* Work order A:
In the text below about More Than Me, how many schools must the organization reach before it breaks even?
* Work order B:
Return, word for word, the stretch of the More Than Me text below that begins at the words "Her Ebola work" and stops after "reach 125,000 students.".
== Provided text
Meyler says she learned from the experience. “We were waiting for the heroes until we realized we are the heroes.” She said she found out what she was made of when it really counted.
Her Ebola work and the attention it brought have helped More Than Me grow to a 2016 budget of $1.7 million. The organization operates seven schools and has asked the government to open 30 more in the partnership program. The partnership model she helped created, pairs public schools with private partners like More Than Me to operate and support each school. More Than Me hopes ultimately to support 500 of the 2,750 primary schools in Liberia, helping them reach 125,000 students.
Liberty says, “It’s an organization that’s really passionate about their work, so teachers are in class, students are part of something bigger, and school actually functions as an institution. Many Americans probably take that for granted, but for schools serving poor Liberians, teachers showing up and knowing how to teach is basically a miracle.”
The Liberian Government will provide funding to More Than Me for the public schools it helps to run. The NGO will break even, Meyler says, once they reach 105 schools.
====
== Data excerpts
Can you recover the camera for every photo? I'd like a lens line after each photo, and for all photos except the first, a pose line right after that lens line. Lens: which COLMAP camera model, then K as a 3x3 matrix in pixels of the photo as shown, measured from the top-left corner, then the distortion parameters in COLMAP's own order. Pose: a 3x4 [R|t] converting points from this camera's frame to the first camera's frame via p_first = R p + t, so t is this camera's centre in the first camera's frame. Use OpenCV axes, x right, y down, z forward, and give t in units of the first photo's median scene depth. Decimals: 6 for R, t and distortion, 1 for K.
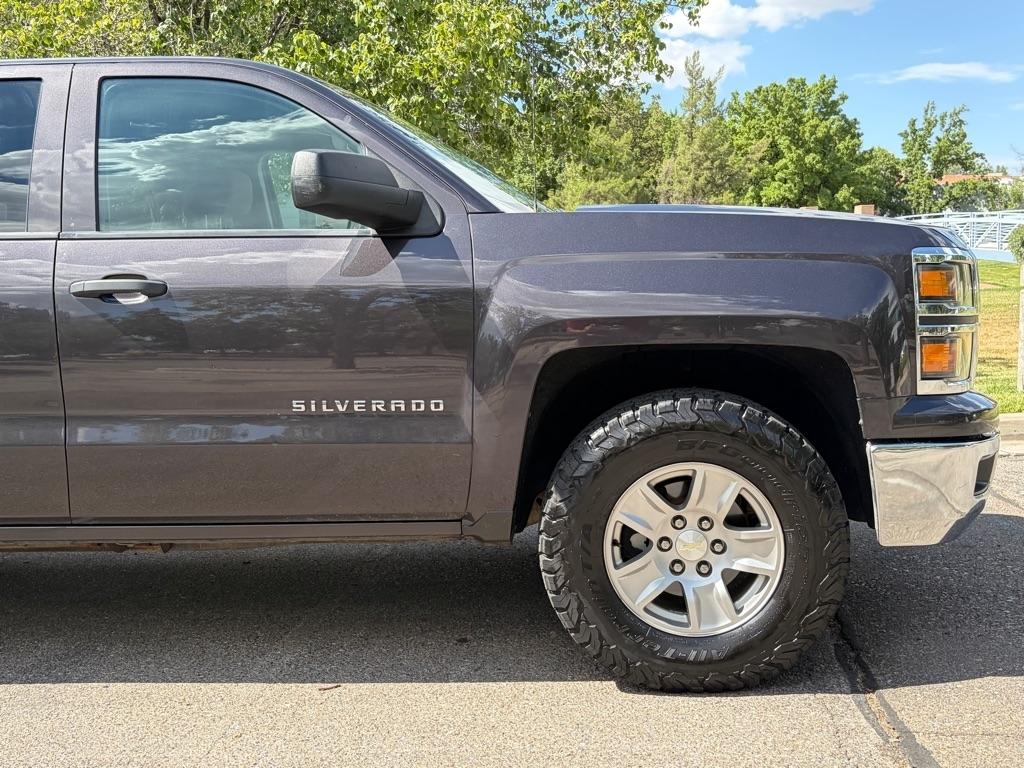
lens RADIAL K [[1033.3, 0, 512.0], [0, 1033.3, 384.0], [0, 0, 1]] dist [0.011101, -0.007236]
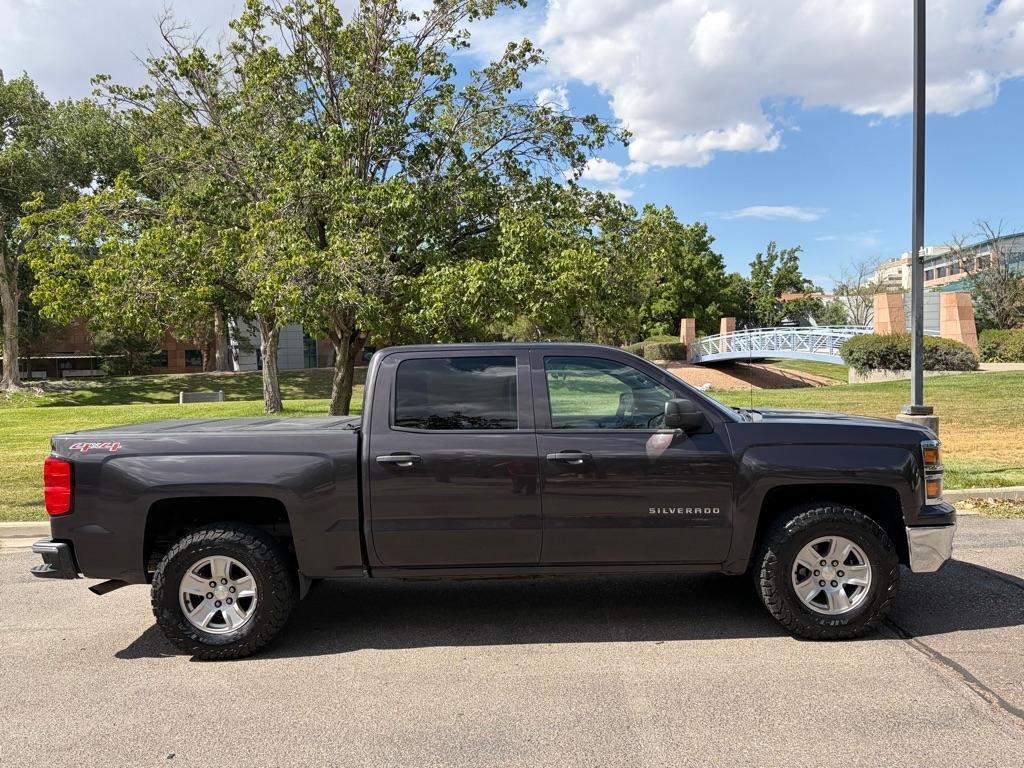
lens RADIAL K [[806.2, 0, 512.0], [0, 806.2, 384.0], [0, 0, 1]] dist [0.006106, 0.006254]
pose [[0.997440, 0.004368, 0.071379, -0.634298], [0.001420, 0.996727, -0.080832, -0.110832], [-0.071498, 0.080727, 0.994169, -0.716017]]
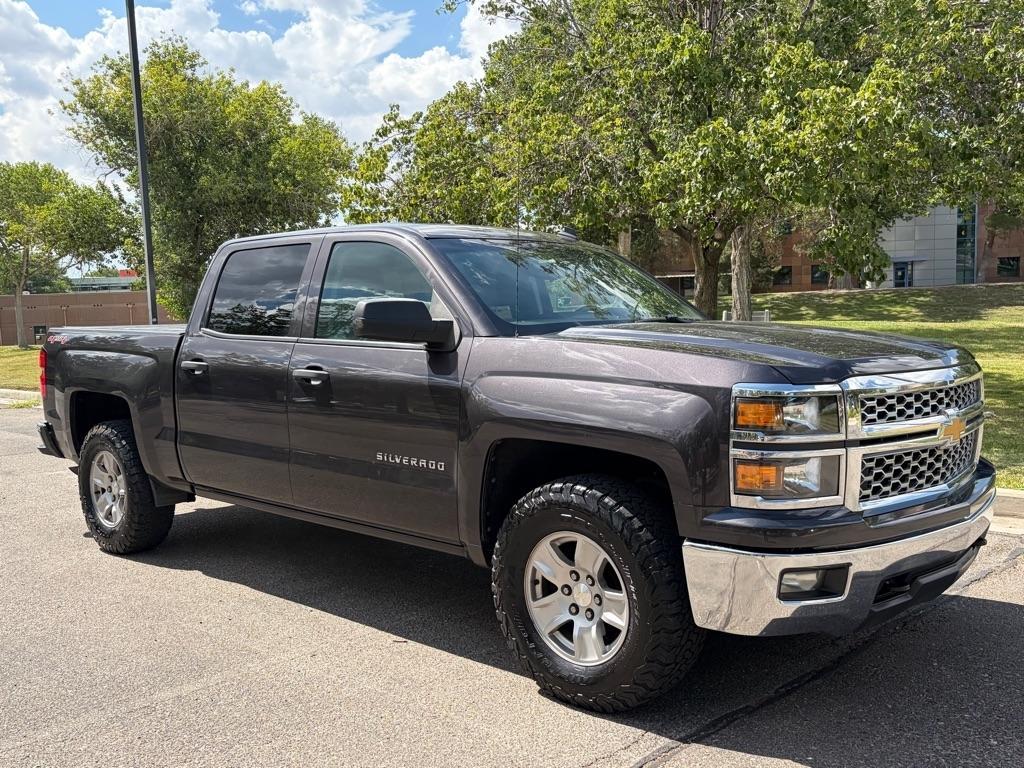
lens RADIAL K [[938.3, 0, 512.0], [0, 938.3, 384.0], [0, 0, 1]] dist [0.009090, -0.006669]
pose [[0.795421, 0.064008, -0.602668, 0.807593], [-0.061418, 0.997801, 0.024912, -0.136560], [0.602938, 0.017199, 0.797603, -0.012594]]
====
* Written response A:
105 schools.

* Written response B:
Her Ebola work and the attention it brought have helped More Than Me grow to a 2016 budget of $1.7 million. The organization operates seven schools and has asked the government to open 30 more in the partnership program. The partnership model she helped created, pairs public schools with private partners like More Than Me to operate and support each school. More Than Me hopes ultimately to support 500 of the 2,750 primary schools in Liberia, helping them reach 125,000 students.